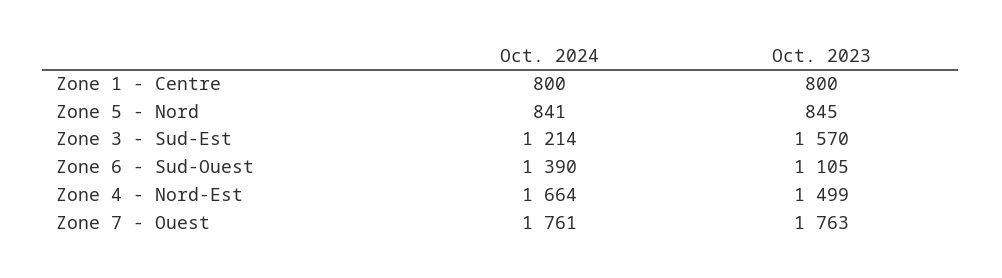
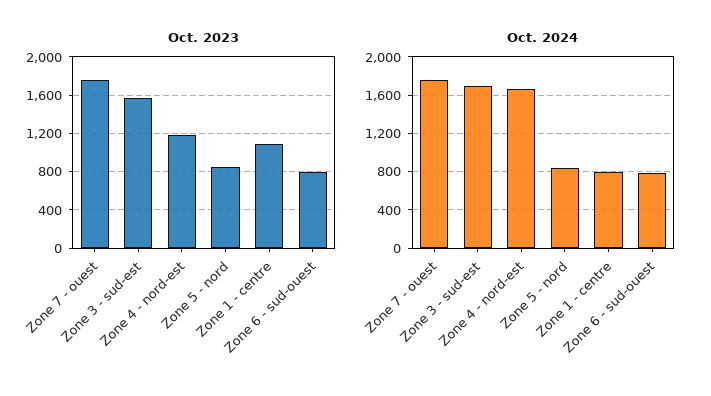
Oct. 2023, Zone 1 - Centre: 800 -> 1100
Oct. 2024, Zone 3 - Sud-Est: 1214 -> 1700
Oct. 2024, Zone 6 - Sud-Ouest: 1390 -> 800
Oct. 2023, Zone 6 - Sud-Ouest: 1105 -> 800
Oct. 2023, Zone 4 - Nord-Est: 1499 -> 1200

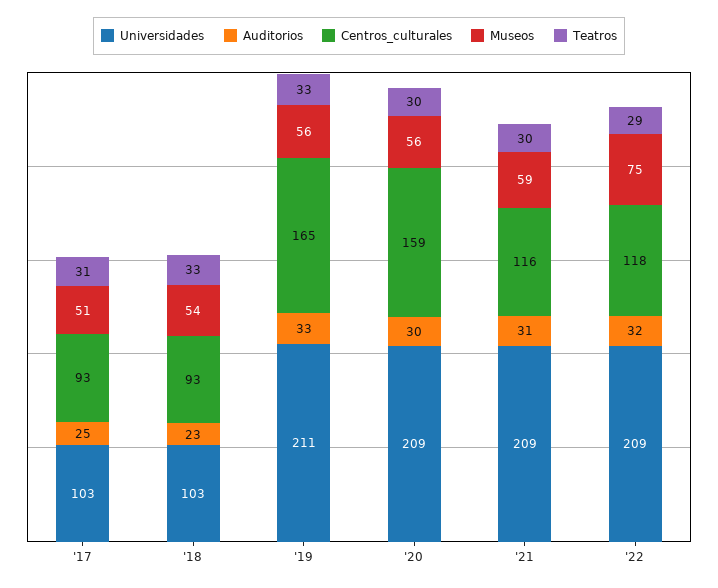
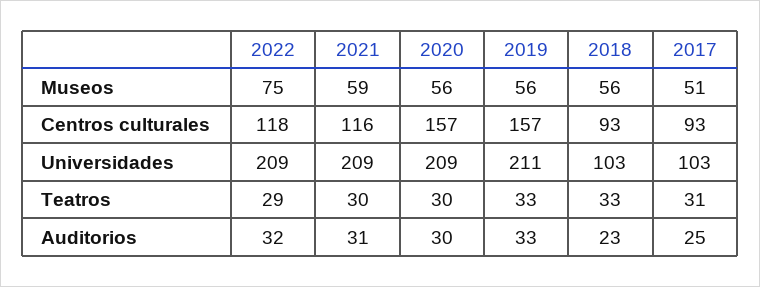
Museos, '18: 54 -> 56
Centros_culturales, '19: 165 -> 157
Centros_culturales, '20: 159 -> 157

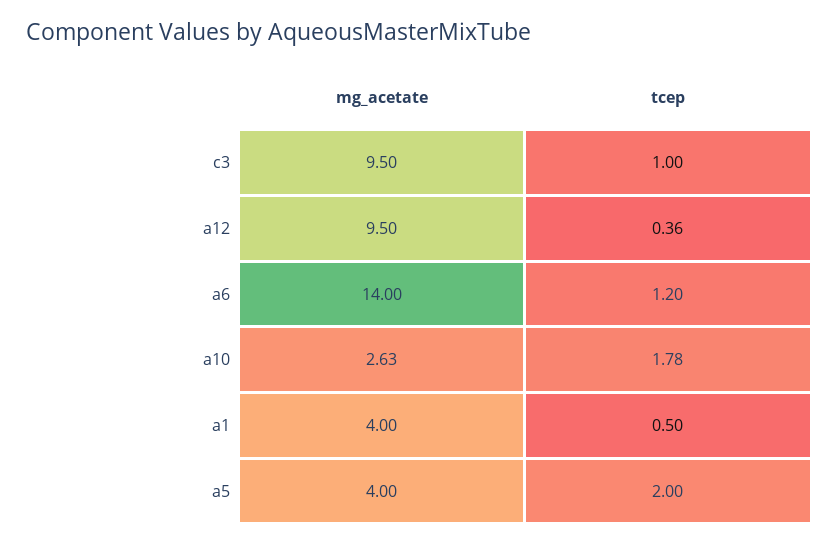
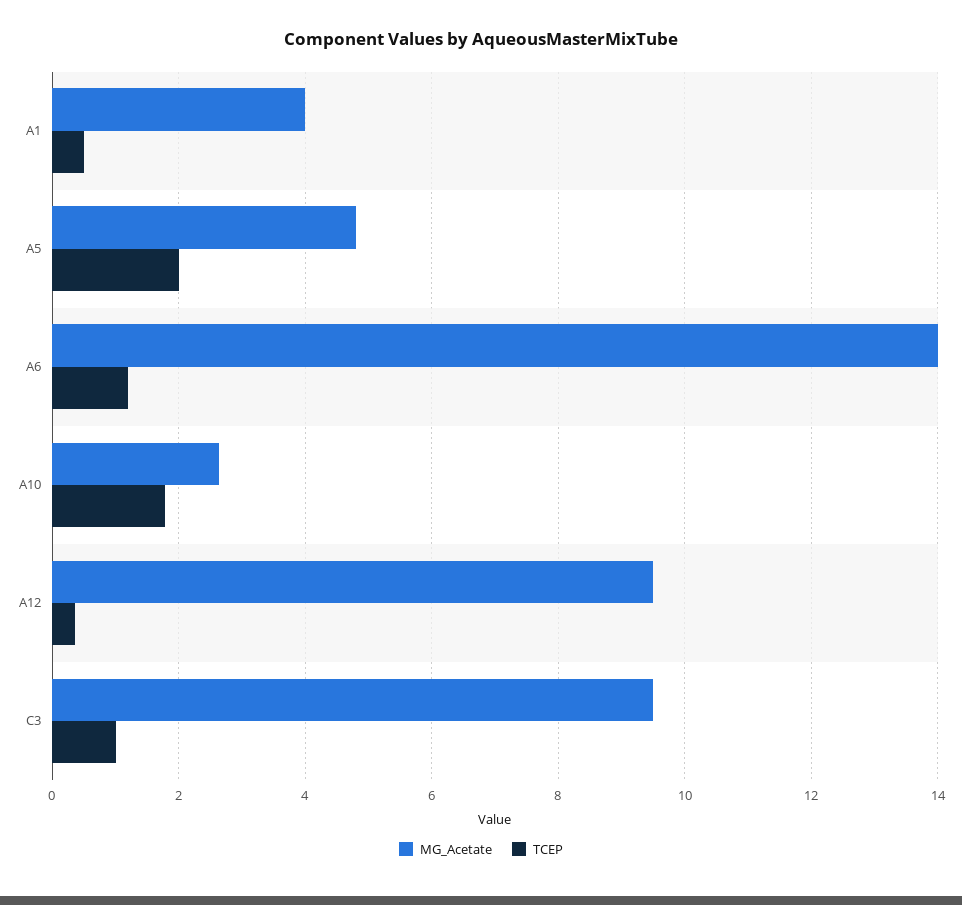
mg_acetate, a5: 4 -> 4.8

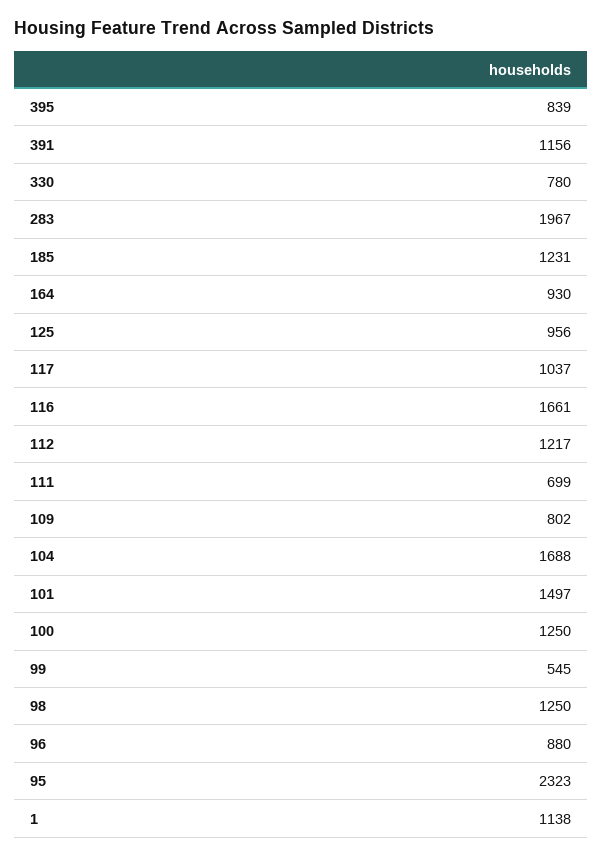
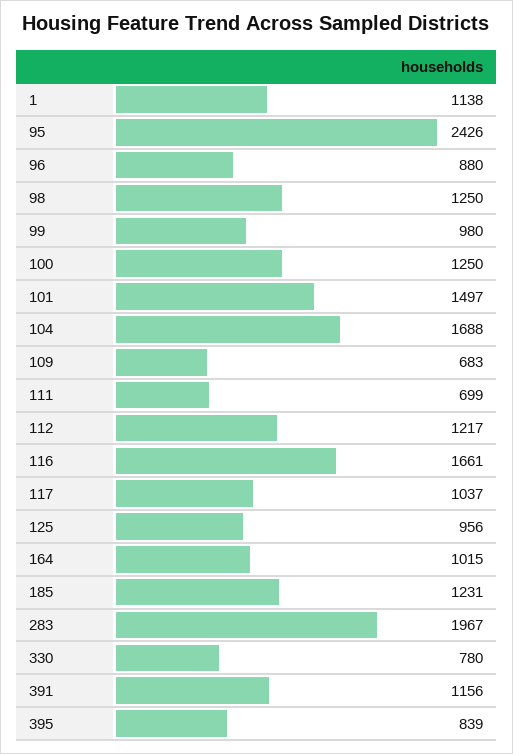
164: 930 -> 1015
109: 802 -> 683
99: 545 -> 980
95: 2323 -> 2426

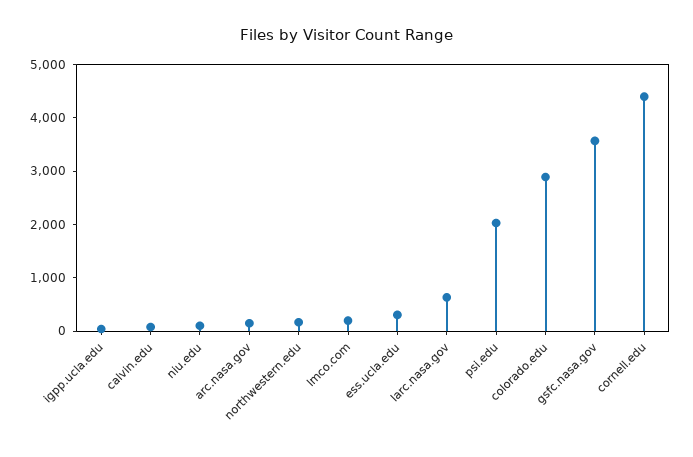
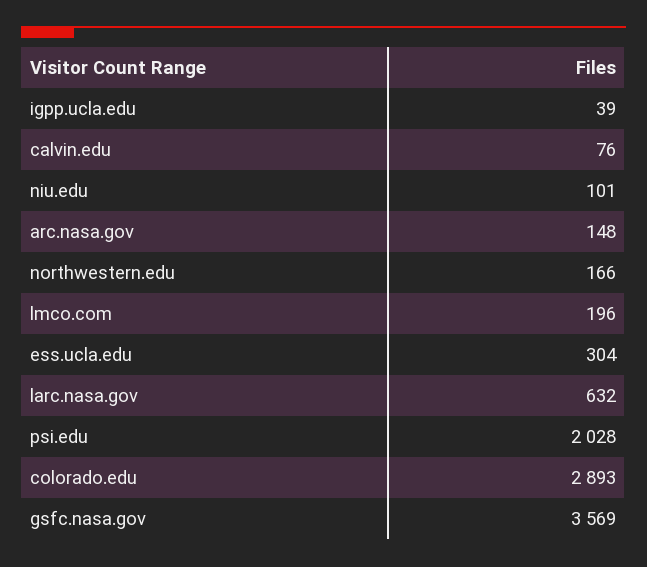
cornell.edu: 4400 -> none

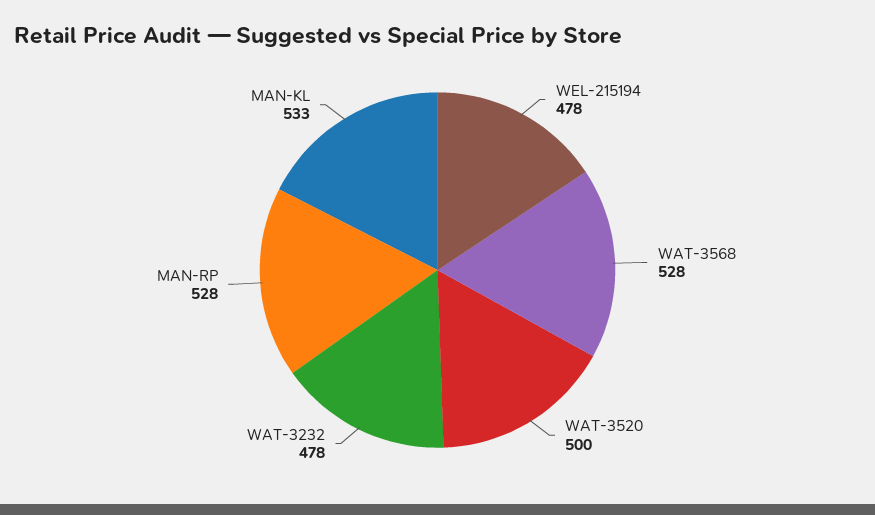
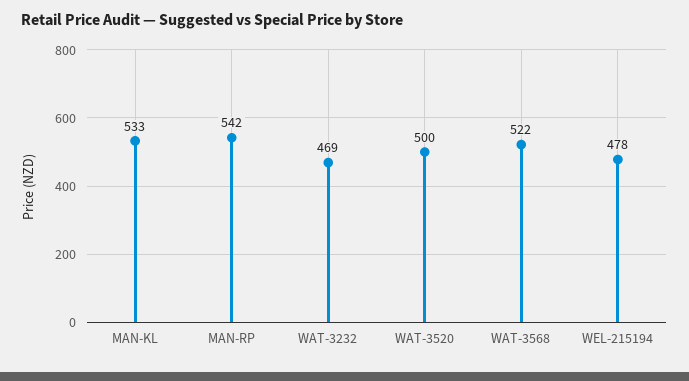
WAT-3568: 528 -> 522
WAT-3232: 478 -> 469
MAN-RP: 528 -> 542

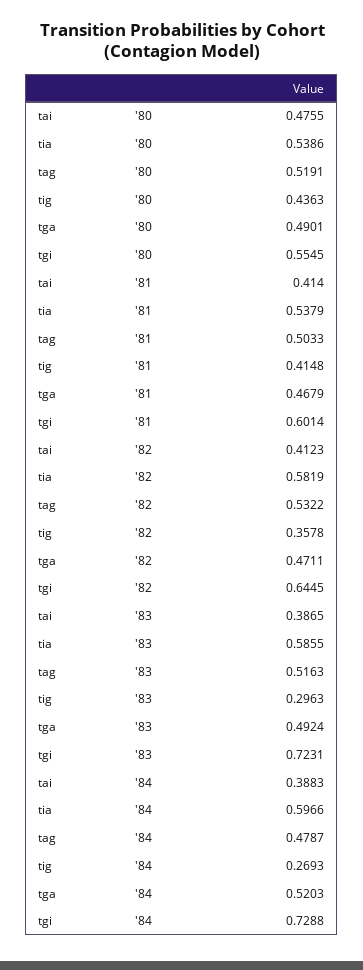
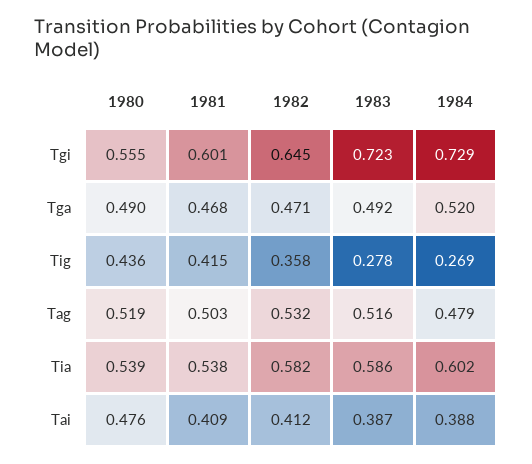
tai, '81: 0.414 -> 0.409
tig, '83: 0.2963 -> 0.278
tia, '84: 0.5966 -> 0.602

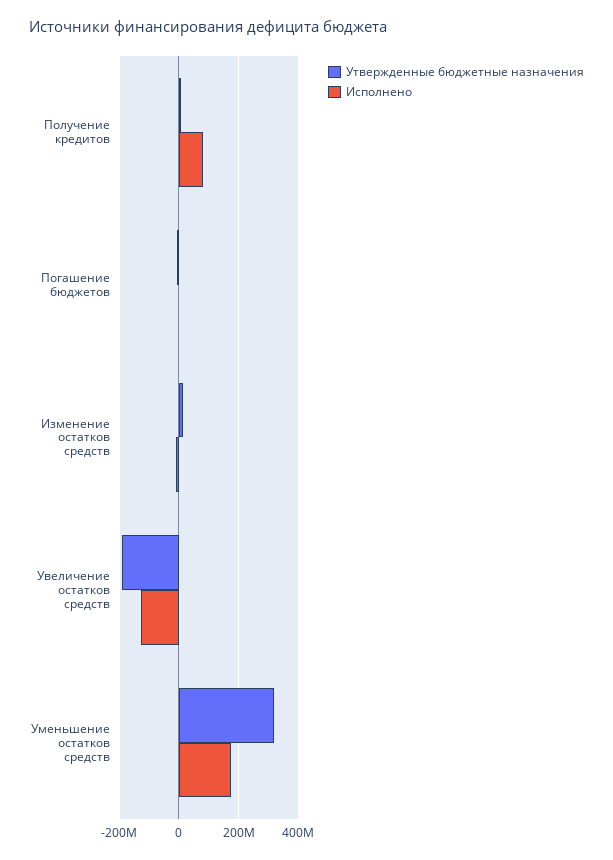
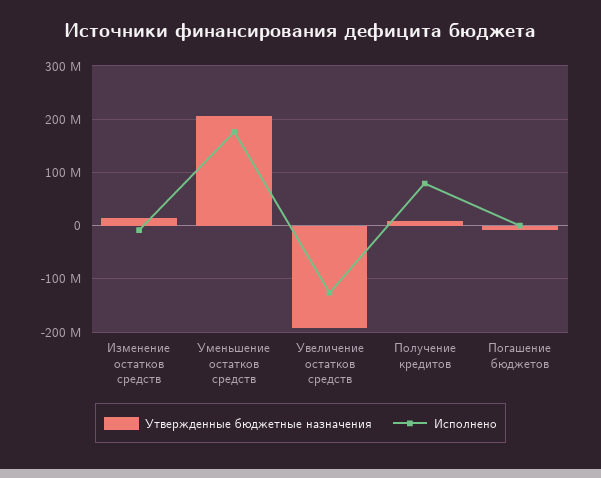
Утвержденные бюджетные назначения, Уменьшение остатков средств: 325000000 -> 200000000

========

DIRECTIVE: Transcribe the entries above verbatim, omitting their pictures.

ANSWER:
Oct. 2023, Zone 1 - Centre: 800 -> 1100
Oct. 2024, Zone 3 - Sud-Est: 1214 -> 1700
Oct. 2024, Zone 6 - Sud-Ouest: 1390 -> 800
Oct. 2023, Zone 6 - Sud-Ouest: 1105 -> 800
Oct. 2023, Zone 4 - Nord-Est: 1499 -> 1200

Museos, '18: 54 -> 56
Centros_culturales, '19: 165 -> 157
Centros_culturales, '20: 159 -> 157

mg_acetate, a5: 4 -> 4.8

164: 930 -> 1015
109: 802 -> 683
99: 545 -> 980
95: 2323 -> 2426

cornell.edu: 4400 -> none

WAT-3568: 528 -> 522
WAT-3232: 478 -> 469
MAN-RP: 528 -> 542

tai, '81: 0.414 -> 0.409
tig, '83: 0.2963 -> 0.278
tia, '84: 0.5966 -> 0.602

Утвержденные бюджетные назначения, Уменьшение остатков средств: 325000000 -> 200000000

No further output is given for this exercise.